_Work item:_
Copy the text of every record below word for word, and leave the pictures out of your answer.

_Rendered chart images:_
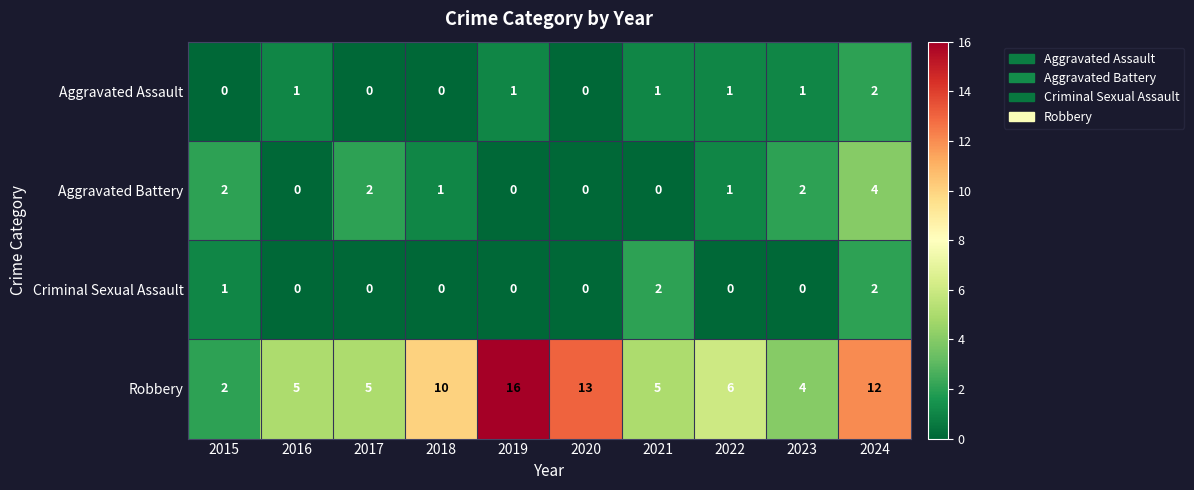

Is the value of Criminal Sexual Assault at 2020 greater than the value of Aggravated Battery at 2015?

No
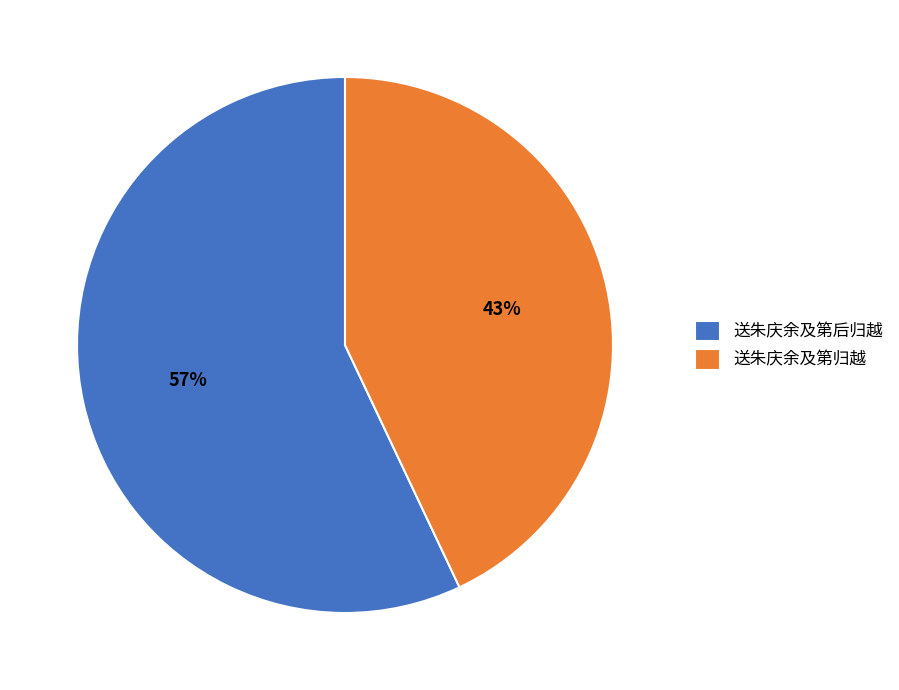

To the nearest percent, what is the combined percentage of 送朱庆余及第后归越 and 送朱庆余及第归越?

100%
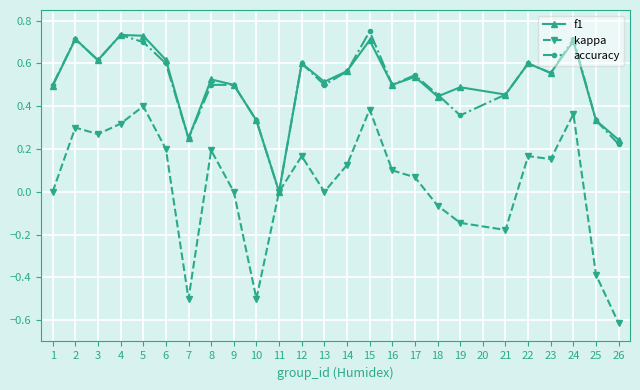

What are all the series names shown in the legend?

f1, kappa, accuracy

_Reply:_
Is the value of Criminal Sexual Assault at 2020 greater than the value of Aggravated Battery at 2015?

No

To the nearest percent, what is the combined percentage of 送朱庆余及第后归越 and 送朱庆余及第归越?

100%

What are all the series names shown in the legend?

f1, kappa, accuracy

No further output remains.